D’autres subventions d’organismes gouvernementaux s’ajouteront au montage du plan d’investissements de 40 millions, mais les détails ne sont pas disponibles actuellement. Felix & Paul compte aussi sur le soutien du gouvernement du Québec : le crédit d’impôt québécois pour la production cinéma/télé rembourse de 20 % à 36 % des salaires admissibles de l’entreprise. L’entreprise bénéficie aussi d’un crédit d’impôt fédéral similaire de 16 % sur les salaires admissibles.
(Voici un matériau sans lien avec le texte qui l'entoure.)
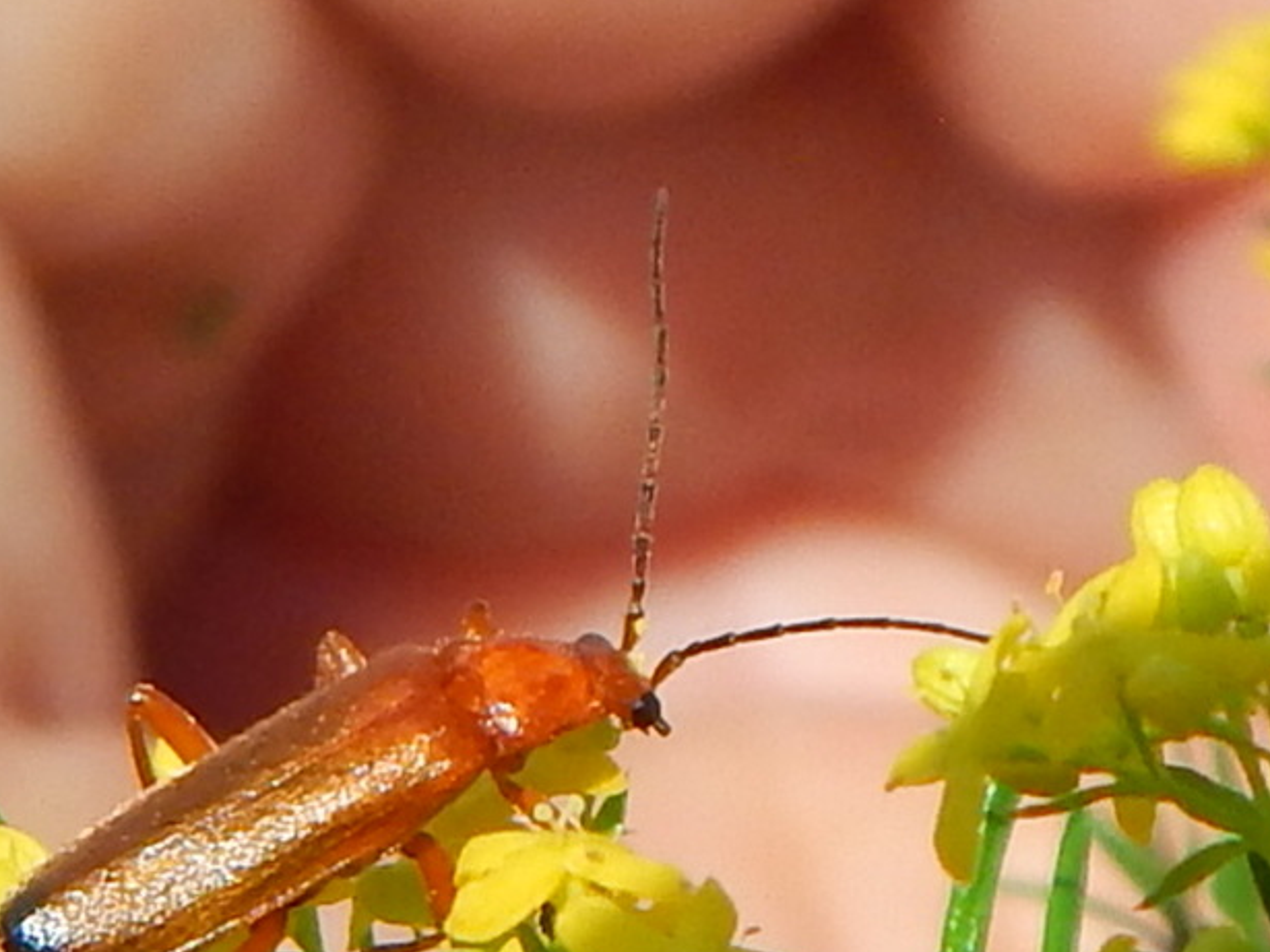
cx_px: 559
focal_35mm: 43
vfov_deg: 33.4
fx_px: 1577
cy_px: 615
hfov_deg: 43.8
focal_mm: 5.6
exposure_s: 1/500
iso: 125
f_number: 6.5
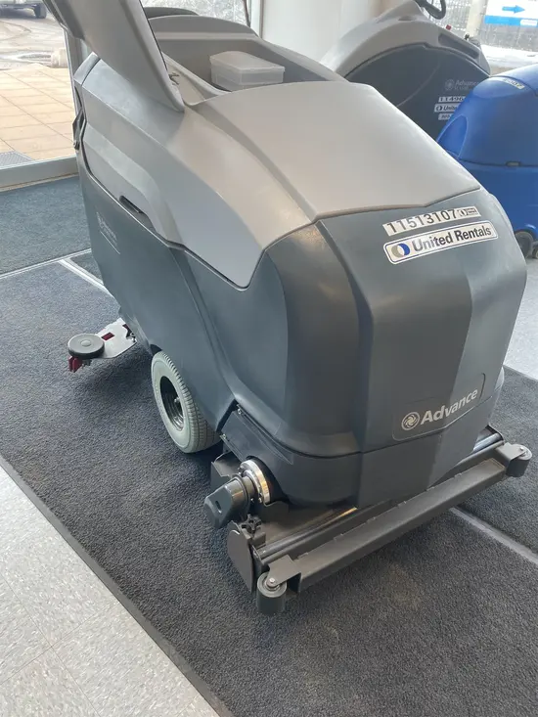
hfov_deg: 53.1
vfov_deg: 67.3
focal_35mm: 26
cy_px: 358
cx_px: 269
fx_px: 539
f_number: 1.8
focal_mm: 4.25
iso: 100
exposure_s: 1/63
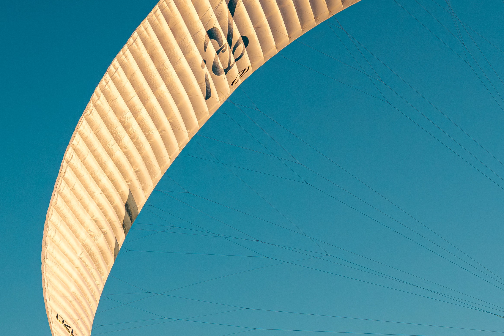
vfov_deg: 12.3
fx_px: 1554
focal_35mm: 111
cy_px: 143
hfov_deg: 18.3
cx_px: 145
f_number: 6.3
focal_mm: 37
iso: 800
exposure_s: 1/2500
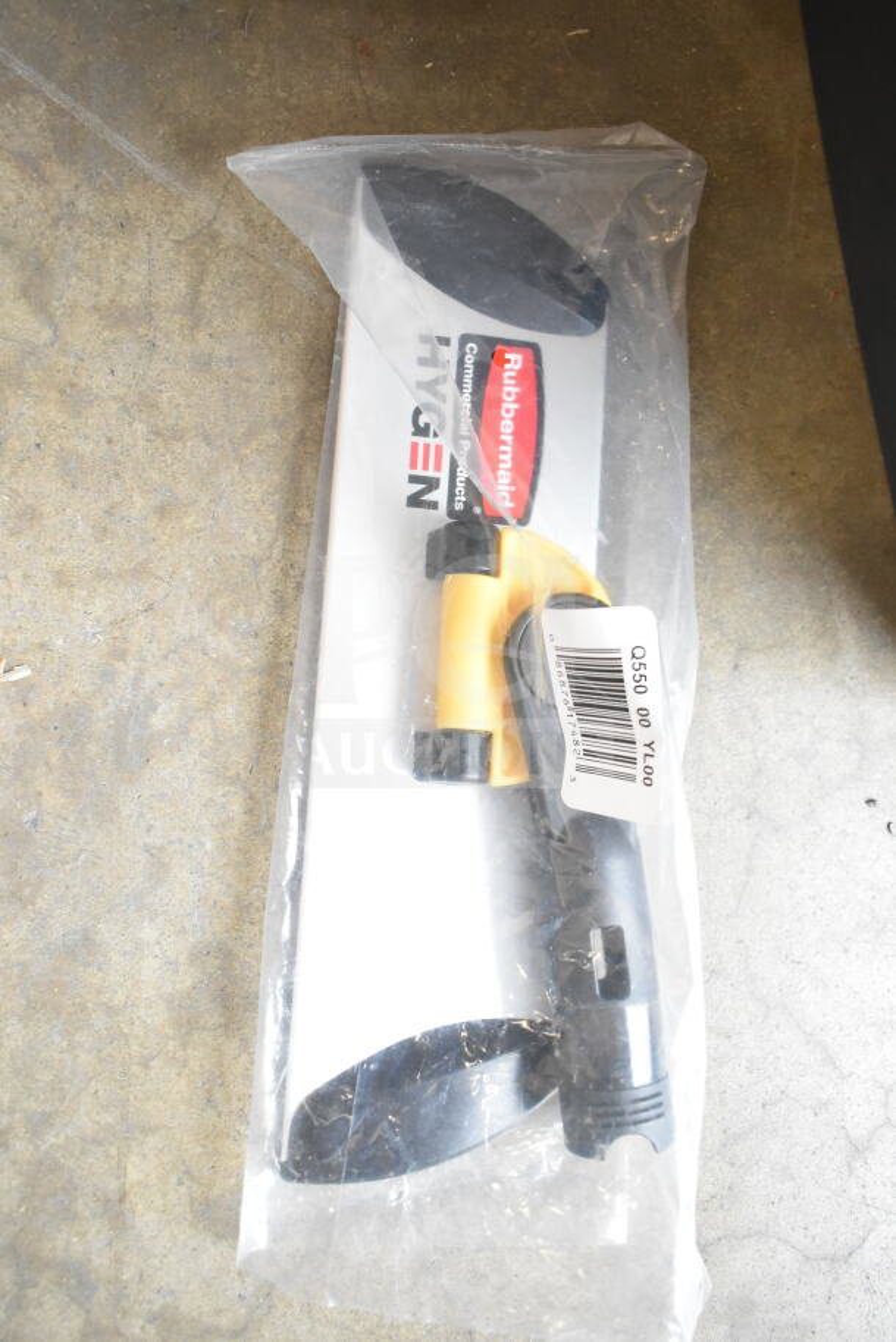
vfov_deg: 61.9
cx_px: 448
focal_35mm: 30
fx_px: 1119
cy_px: 671
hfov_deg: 43.6
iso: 1600
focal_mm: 20
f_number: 4.5
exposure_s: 1/80
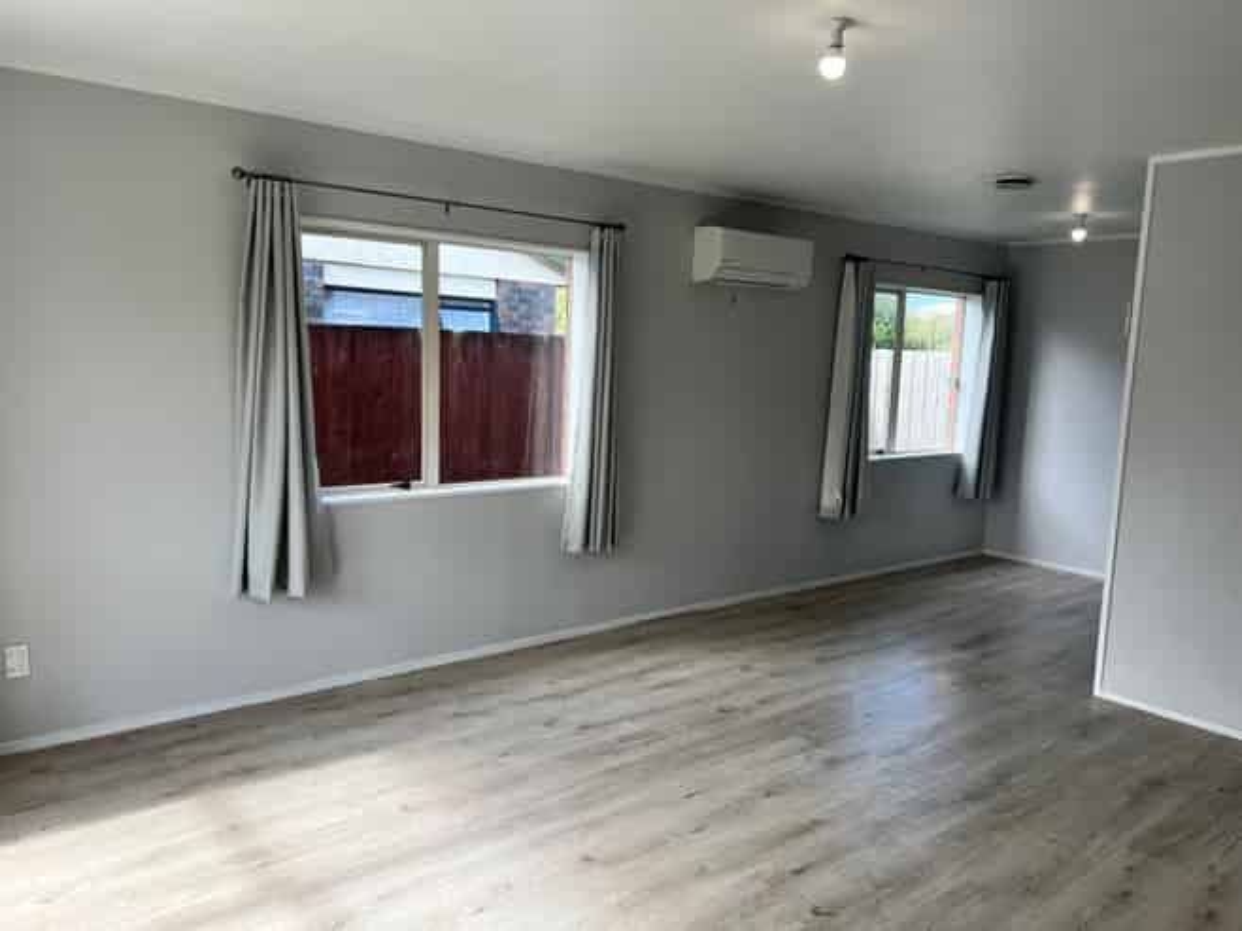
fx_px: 933
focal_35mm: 26
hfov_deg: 67.3
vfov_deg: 53.0
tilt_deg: -7.6
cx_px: 621
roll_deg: -1.8
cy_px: 466
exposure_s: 1/621
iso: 50
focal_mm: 5.7
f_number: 1.5
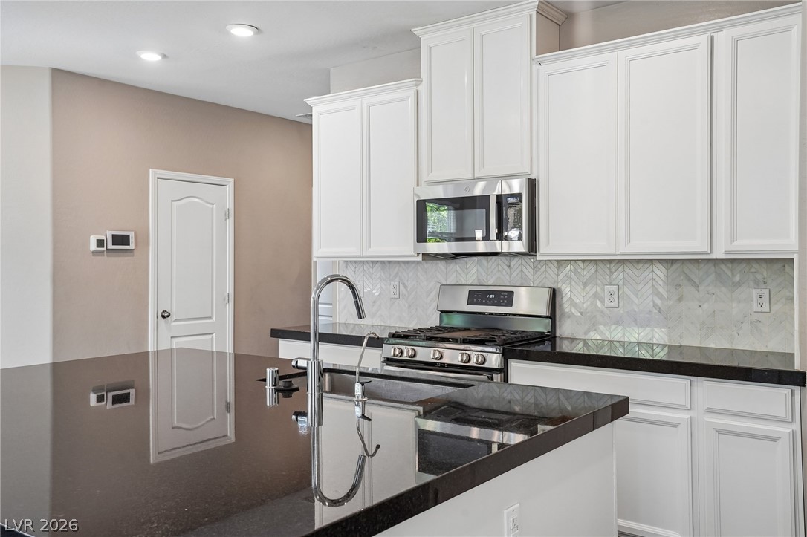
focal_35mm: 32
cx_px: 404
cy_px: 268
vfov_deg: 41.1
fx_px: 717
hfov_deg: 58.7
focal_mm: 32
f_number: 8
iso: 400
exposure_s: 1/13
De la concurrence dans l’espace

Comment une entreprise montréalaise pourrait-elle parvenir à battre les géants américains et européens pour devenir la « compagnie média de l’espace » ?

Felix & Paul pense détenir la formule magique. Ce n’est pas une entreprise technologique. Ce n’est pas non plus une entreprise de création de contenu. C’est les deux en même temps, développant à la fois la technologie (les caméras) et le contenu. « La techno est au service de nos productions », dit Stéphane Rituit. L’entreprise montréalaise a aussi déjà des ententes avec plusieurs entreprises de télécoms en Asie, en Europe et en Amérique du Nord (Verizon, Bell) pour distribuer leur contenu immersif spatial.

Mais Felix & Paul ne craint pas la concurrence. Après tout, dans les missions spatiales, la collaboration est presque toujours de mise. « On espère toujours ne pas être seuls, car la concurrence stimule toujours la créativité », dit Stéphane Rituit.